JP: He was a great deal more than a clerk. He was well qualified and got regularly promoted until he was near the top of the organization, before retiring in his mid-30s on the grounds of ill health. He was also not processing claims for stolen property or anything like that, but working in a cutting-edge sector, representing both the victims of industrial accidents and their employers, and working with the employers to make their factories safer places. Many systems that he helped to put in place were more advanced than what we have in the US and the UK today. Of course, his experiences at work, the reports that he drafted (which are now published as The Office Writings), maybe the general predicament of a claimant up against a faceless machine-like authority, as well as the many written communications and the interpretations of those communications, all fed into some of his fiction. In his literary writings and his professional life, he dealt with the law, its application, and its function. I would say that that is the connection. Again, however, the whole idea of the “Kafkaesque” encompassing both his life and his fictions is something of a myth. People who turn to his novels looking for another Orwellian encounter with totalitarianism are usually disappointed.
SC: Some of your other research interests include the Austrian writer Veza Canetti and the German author Günter Grass. What made you decide to edit the Cambridge Companion to Kafka? Are there any similarities between Kafka and the other figures you’ve written about?

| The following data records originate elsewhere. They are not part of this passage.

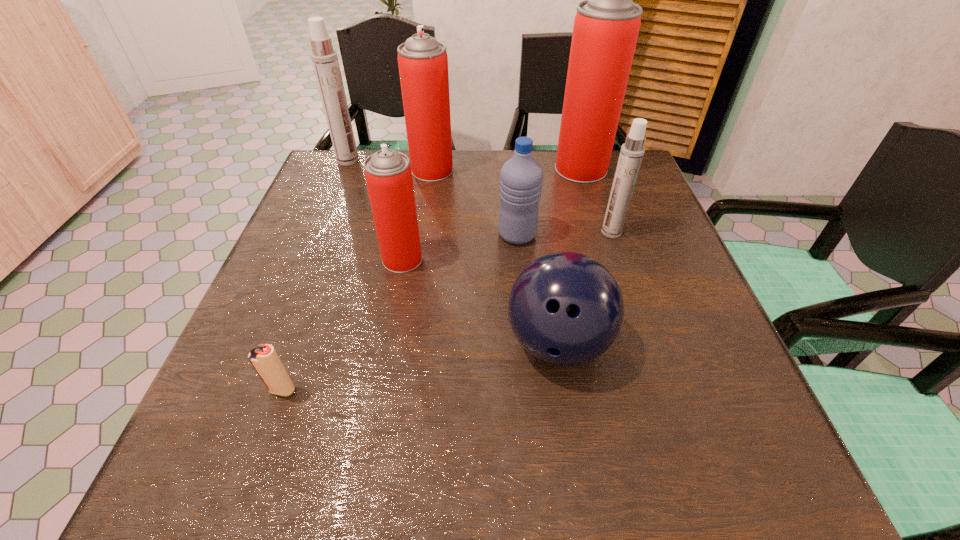
In order to click on vacant space situated 0.050m on the front of the igniter in this screenshot , I will do `click(270, 427)`.

Locate an element on the screen. The width and height of the screenshot is (960, 540). aerosol can located at the left edge is located at coordinates coord(325,61).

The image size is (960, 540). In order to click on igniter located at the left edge in this screenshot , I will do `click(265, 360)`.

At what (x,y) coordinates should I click in order to perform the action: click on object present at the far left corner. Please return your answer as a coordinate pair (x, y). This screenshot has height=540, width=960. Looking at the image, I should click on (325, 61).

The image size is (960, 540). Identify the location of object that is at the far right corner. [x=606, y=26].

Image resolution: width=960 pixels, height=540 pixels. In the image, there is a desktop. What are the coordinates of `free space at the far edge` in the screenshot? It's located at (492, 174).

Find the location of a particular element. vacant position at the near edge of the desktop is located at coordinates click(406, 436).

Image resolution: width=960 pixels, height=540 pixels. In the image, there is a desktop. Identify the location of free region at the left edge. (300, 393).

What are the coordinates of `free region at the right edge of the desktop` in the screenshot? It's located at (667, 362).

This screenshot has width=960, height=540. What are the coordinates of `vacant space at the far left corner of the desktop` in the screenshot? It's located at (332, 185).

JP: The Companion series had not been running very long when I approached CUP with the idea for one on Kafka. I think at that stage the only German-language author covered was Bertolt Brecht. It seemed to me that they could use and sell ones on Kafka, Thomas Mann, and maybe Goethe, who have both now been covered, as well as, more recently, Grass. I wanted to work on a book, which would get noticed by the public, and not only by a handful of specialist readers. A Companion gets read by lots more, so it seemed a good outlet for ideas. I was first fascinated by Kafka as a student, by his novels mainly, but also his letters. They would not let me go afterward, and I taught The Trial (as Der Process to German students). You can make comparisons between Grass and Kafka. One of my first essays was called The Danger of Reaching Thirty for Oskar Matzerath [in The Tin Drum], Josef K and Franz Kafka. Grass certainly knew The Trial; you can tell in his first novel, The Tin Drum. Veza Canetti’s husband and literary collaborator wrote a brilliant essay on Kafka’s Letters to Felice, just after they were published in the mid-1960s. With all three, I am interested in biography and its crossovers into the literary writings, with history and politics too.

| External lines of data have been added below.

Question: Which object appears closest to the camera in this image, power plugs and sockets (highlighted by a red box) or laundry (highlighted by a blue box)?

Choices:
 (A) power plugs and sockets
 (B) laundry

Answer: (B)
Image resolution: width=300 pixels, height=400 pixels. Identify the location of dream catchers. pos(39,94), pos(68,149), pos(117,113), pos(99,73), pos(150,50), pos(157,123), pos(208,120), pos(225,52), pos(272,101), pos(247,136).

SC: While editing The Cambridge Companion to Kafka, what sort of resources did you draw on for research? Was it difficult to track down information about Kafka’s works and life, particularly his private correspondences?

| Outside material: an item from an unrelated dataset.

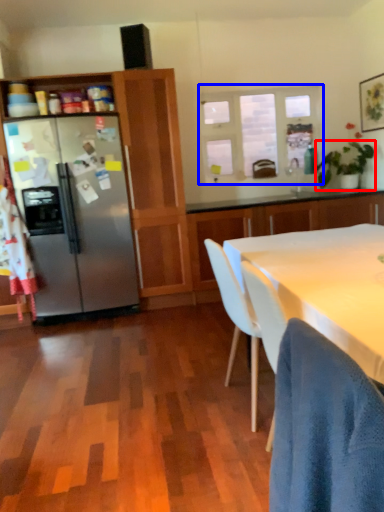
Question: Among these objects, which one is nearest to the camera, houseplant (highlighted by a red box) or window (highlighted by a blue box)?

Choices:
 (A) houseplant
 (B) window

Answer: (A)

JP: No, there were lots of books already. I had trouble identifying suitable contributors and deciding who should do what and what aspects of Kafka’s oeuvre should get covered. I approached W.G. Sebald for a chapter on The Castle, but he was too busy and too famous by then, and he died just before the Companion was published. I was also turned down by Claudio Magris, the Italian novelist, Germanist, and author of Danube. Apart from those two, everyone agreed to write what I asked them and worked hard on their individual contributions. In the summer of 1999, we met for a symposium in Prague, reading out drafts of our chapters to each other in the Centrum Franze Kafky in the city’s central square. That was fun, and I hope made in the end for a better book. It is gratifying to be asked about it more than 10 years after its publication. Thank you very much. I hope these answers were useful.